ACTIVITY: If a line in the records below contains the word "szkolne", return that line.

(Extracted records)

----------

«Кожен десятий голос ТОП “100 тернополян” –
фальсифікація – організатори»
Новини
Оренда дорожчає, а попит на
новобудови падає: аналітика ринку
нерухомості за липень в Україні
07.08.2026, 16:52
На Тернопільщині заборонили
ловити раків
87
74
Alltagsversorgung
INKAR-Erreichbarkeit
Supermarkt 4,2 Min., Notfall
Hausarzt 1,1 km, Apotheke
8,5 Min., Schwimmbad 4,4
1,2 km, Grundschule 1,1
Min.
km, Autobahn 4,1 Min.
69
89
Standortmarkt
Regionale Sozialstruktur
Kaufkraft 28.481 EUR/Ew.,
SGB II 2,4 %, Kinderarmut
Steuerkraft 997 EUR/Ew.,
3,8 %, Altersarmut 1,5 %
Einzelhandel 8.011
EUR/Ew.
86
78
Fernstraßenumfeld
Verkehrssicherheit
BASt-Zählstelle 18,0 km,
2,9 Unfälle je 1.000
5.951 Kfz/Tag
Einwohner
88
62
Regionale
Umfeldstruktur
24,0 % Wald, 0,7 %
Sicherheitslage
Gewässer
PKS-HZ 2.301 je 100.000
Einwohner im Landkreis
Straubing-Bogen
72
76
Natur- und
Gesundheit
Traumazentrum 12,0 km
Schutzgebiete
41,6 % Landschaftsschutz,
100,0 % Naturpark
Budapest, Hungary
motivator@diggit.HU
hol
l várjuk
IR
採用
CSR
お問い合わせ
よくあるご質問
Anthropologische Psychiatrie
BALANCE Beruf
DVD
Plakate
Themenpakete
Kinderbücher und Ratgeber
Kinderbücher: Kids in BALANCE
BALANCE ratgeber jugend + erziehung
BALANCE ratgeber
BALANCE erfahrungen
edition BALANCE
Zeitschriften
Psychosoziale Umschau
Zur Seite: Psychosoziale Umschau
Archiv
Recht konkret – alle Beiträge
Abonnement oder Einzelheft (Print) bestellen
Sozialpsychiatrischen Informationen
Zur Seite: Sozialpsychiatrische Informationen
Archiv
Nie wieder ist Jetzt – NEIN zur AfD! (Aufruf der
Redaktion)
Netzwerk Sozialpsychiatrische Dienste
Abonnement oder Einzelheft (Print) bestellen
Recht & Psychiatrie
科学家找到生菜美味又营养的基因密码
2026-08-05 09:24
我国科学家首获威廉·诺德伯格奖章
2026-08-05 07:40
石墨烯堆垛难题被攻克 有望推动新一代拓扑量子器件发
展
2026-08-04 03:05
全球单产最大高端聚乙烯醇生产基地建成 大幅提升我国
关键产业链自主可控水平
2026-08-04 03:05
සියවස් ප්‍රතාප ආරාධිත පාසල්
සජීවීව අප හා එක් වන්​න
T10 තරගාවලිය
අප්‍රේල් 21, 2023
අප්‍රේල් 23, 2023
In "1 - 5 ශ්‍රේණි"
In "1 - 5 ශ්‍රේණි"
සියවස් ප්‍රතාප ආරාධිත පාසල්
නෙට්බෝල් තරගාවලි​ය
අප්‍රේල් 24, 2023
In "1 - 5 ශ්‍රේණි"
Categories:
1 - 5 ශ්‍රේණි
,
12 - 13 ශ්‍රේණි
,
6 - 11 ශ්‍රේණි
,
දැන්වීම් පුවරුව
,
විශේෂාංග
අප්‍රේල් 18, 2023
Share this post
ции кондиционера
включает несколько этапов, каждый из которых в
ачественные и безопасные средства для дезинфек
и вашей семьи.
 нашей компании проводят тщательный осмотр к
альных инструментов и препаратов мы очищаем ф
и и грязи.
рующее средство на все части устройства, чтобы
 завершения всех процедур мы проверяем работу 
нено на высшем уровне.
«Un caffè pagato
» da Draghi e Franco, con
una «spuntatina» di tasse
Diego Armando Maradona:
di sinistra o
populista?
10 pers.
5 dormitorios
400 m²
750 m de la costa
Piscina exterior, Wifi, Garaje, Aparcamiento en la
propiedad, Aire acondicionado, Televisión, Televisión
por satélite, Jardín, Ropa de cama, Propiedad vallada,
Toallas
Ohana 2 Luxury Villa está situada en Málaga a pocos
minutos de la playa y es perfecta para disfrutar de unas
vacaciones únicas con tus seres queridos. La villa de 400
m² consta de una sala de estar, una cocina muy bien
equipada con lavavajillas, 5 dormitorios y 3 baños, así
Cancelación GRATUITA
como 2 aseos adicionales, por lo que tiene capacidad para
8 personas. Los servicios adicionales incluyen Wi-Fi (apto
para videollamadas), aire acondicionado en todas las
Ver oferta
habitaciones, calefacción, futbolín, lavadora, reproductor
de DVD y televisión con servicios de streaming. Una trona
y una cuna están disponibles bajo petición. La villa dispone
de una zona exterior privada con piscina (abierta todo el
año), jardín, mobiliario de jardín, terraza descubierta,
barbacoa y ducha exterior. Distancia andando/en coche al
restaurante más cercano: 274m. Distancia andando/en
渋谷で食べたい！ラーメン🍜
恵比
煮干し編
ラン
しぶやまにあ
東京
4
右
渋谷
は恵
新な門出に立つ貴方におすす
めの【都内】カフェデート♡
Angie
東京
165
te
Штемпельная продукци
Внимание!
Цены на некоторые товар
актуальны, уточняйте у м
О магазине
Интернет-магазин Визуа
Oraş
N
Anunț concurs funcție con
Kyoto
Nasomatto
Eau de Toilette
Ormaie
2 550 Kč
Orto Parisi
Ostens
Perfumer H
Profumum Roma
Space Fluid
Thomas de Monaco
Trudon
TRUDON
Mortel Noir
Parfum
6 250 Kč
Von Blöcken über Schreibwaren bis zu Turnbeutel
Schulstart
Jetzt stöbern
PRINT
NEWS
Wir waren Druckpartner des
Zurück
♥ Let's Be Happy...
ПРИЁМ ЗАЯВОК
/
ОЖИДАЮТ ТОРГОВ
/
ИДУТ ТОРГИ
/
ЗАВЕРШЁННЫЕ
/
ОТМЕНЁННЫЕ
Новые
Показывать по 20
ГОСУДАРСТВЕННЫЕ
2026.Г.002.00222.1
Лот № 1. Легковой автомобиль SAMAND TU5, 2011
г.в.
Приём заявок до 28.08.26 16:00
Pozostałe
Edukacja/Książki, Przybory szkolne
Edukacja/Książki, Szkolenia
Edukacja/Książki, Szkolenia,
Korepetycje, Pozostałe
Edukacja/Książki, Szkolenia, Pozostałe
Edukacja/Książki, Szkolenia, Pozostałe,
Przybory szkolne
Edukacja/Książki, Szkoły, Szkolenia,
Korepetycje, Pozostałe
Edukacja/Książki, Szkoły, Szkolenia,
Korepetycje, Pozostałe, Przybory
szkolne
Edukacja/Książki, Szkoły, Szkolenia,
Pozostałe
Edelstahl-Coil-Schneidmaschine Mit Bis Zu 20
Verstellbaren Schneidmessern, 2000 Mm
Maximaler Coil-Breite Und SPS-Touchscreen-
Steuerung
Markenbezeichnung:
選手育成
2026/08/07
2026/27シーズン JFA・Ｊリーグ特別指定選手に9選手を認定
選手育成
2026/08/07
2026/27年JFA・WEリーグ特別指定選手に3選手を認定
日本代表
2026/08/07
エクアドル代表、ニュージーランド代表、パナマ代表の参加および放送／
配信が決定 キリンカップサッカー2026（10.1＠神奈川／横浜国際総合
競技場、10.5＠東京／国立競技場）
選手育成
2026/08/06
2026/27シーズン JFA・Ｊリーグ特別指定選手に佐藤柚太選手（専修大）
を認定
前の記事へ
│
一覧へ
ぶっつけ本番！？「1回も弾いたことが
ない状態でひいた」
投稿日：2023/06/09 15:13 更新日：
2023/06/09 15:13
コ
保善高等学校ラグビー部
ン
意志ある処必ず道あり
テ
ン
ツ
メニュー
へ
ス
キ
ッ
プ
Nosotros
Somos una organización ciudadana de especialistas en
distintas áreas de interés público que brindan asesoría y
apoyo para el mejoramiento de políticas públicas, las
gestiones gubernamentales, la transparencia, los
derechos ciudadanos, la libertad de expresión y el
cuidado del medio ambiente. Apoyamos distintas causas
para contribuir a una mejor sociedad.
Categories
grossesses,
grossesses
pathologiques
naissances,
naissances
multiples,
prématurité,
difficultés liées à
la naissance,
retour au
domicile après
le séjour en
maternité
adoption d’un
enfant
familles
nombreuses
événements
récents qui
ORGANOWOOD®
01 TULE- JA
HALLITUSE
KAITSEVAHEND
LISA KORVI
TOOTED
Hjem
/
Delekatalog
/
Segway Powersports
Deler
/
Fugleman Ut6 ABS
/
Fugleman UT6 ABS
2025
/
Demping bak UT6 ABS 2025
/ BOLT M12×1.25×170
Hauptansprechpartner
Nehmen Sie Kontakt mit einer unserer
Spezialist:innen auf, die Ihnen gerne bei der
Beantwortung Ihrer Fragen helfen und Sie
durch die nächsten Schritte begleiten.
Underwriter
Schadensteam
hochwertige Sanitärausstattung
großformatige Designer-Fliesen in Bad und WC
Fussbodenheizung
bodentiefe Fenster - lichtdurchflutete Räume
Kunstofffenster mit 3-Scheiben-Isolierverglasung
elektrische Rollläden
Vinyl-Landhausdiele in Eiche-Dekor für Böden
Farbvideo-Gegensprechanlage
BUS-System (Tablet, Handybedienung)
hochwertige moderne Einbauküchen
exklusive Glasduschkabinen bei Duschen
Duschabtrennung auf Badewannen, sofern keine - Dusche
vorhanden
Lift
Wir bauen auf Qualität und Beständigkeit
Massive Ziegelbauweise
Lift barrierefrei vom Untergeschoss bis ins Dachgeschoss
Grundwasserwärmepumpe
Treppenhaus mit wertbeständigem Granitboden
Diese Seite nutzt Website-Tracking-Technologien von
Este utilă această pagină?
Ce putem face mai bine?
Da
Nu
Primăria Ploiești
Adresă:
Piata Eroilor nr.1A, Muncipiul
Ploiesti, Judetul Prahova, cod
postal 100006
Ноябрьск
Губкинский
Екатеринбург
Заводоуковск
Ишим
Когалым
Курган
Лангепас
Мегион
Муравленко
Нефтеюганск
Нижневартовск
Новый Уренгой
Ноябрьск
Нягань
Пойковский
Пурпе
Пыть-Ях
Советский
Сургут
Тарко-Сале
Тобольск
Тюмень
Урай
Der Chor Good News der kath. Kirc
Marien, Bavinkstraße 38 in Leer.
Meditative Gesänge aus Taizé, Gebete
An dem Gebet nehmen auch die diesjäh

----------

OUTPUT:
Edukacja/Książki, Przybory szkolne
Przybory szkolne
szkolne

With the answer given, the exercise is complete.